Un EP Avalanches composto da quattro brani (Avalanche, Evil, Never, All that you have tried). Ci presentate l’album e cosa volete esprimere con esso.
“Avalanches” è il nostro primo lavoro in studio e per il momento è il nostro biglietto da visita. Racchiude sicuramente al meglio tutti i nostri gusti musicali, in un formato molto compresso che è quello di un EP. Sicuramente come primo impatto volevamo dare qualcosa di forte e incisivo e crediamo di essere riusciti in questa mission.
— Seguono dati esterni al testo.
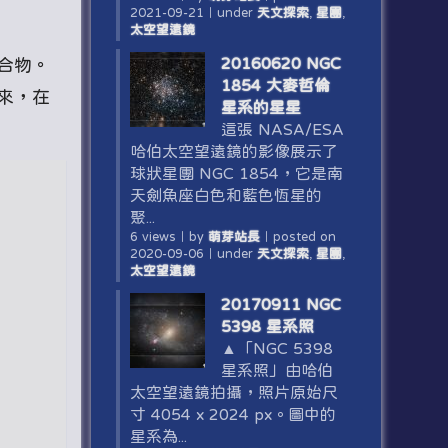
2021-09-21
｜
under
天文探索
,
星團
,
太空望遠鏡
20160620 NGC
合物。
1854 大麥哲倫
來，在
星系的星星
這張 NASA/ESA
哈伯太空望遠鏡的影像展示了
球狀星團 NGC 1854，它是南
天劍魚座白色和藍色恆星的
聚...
6 views
｜
by
萌芽站長
｜
posted on
2020-09-06
｜
under
天文探索
,
星團
,
太空望遠鏡
20170911 NGC
5398 星系照
▲「NGC 5398
星系照」由哈伯
太空望遠鏡拍攝，照片原始尺
寸 4054 x 2024 px。圖中的
星系為...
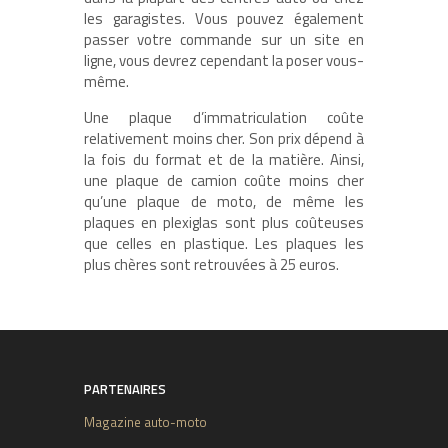
les garagistes. Vous pouvez également
passer votre commande sur un site en
ligne, vous devrez cependant la poser vous-
même.
Une plaque d’immatriculation coûte
relativement moins cher. Son prix dépend à
la fois du format et de la matière. Ainsi,
une plaque de camion coûte moins cher
qu’une plaque de moto, de même les
plaques en plexiglas sont plus coûteuses
que celles en plastique. Les plaques les
plus chères sont retrouvées à 25 euros.
PARTENAIRES
Magazine auto-moto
Quando suoniamo dal vivo cerchiamo di rendere la scaletta, come già specificato prima, molto varia e non centrata solo verso una direzione (come può sembrare dal disco, infatti non è quello che vogliamo principalmente trasmettere, non è la nostra totale filosofia musicale), la varietà dei pezzi è l’aspetto su cui ci stiamo concentrando maggiormente adesso soprattutto in ottica di un vero e proprio disco.


Antonio, Francesco, Andrea, ci parlate un pò di voi? La vostra età e cosa vi ha spinto verso la musica.
Antonio: ho 35 anni, ho cominciato a suonare la chitarra al liceo. Mi sono avvicinato alla musica grazie al ragazzo di mia cugina che mi regalò un cd dei Pearl Jam e da quel giorno non ho mai smesso di ascoltarli.
Andrea: Sono del ’90, oltre ai Tidal e alle bacchette, sono un calciatore di seconda categoria (il calcio vero e battagliero), ho cominciato a suonare la batteria in casa e in cantina ma i vicini erano esausti e quindi ho cominciato a cercare band in cui suonare. Ed eccomi qui.
Francesco: Ho 33 anni. Al liceo ogni lettore mp3 e cd aveva dentro album dei Nirvana e System of a down. Ho cominciato a suonare la chitarra grazie al mio compagno di banco, poi per esigenze mi sono trasferito al basso (nei Tidal Waves). Se ho cominciato ad ascoltare musica lo devo soprattutto a mio padre: ricordo che aveva in macchina una cassetta dei Queen che abbiamo consumato a furia di ascoltarla a tutto volume durante viaggi e uscite.
Cosa lega i Tidal Waves, Napoli e il genere di musica che proponete?
Sperando innanzi tutto che un maremoto non riguardi mai Napoli.
Il concept “onde, mare e acqua” ci ha affascinati fin dall’inizio del progetto, la scelta del nome collegato alla nostra appartenenza territoriale è stato un concetto studiato.
Il mare è una parte di noi e di Napoli ed è la cosa che di più al mondo riesce ad aprire la mente umana e crediamo che per chi fa musica sia un aspetto essenziale.
La varietà della nostra idea di musica è una prerogativa ed è collegata al concetto che “ogni onda può essere una marea” (come dice Elliott Smith), a prescindere dalla sua grandezza e forma. Quando un uomo partorisce l’idea che anche per mare si debbano definire confini e alzare muri e che un porto debba restare chiuso proprio come la sua mente, evidentemente o non vive in un posto sul mare e di questo lo giustifichiamo perchè non sa che cosa significa, oppure è una persona chiusa di mente e non ci arriva per motivi ideologici e politici.
Con i live, vi esibite principalmente a Napoli ed in Campania o riuscite ad uscire anche al di fuori della realtà campana?
Il nostro prossimo obiettivo è senza dubbio quello di promuovere i nostri pezzi in tutta Italia e speriamo di farlo al più presto. Magari dopo l’uscita del disco che contiamo di realizzare tra la fine di quest’anno e l’inizio dell’anno prossimo.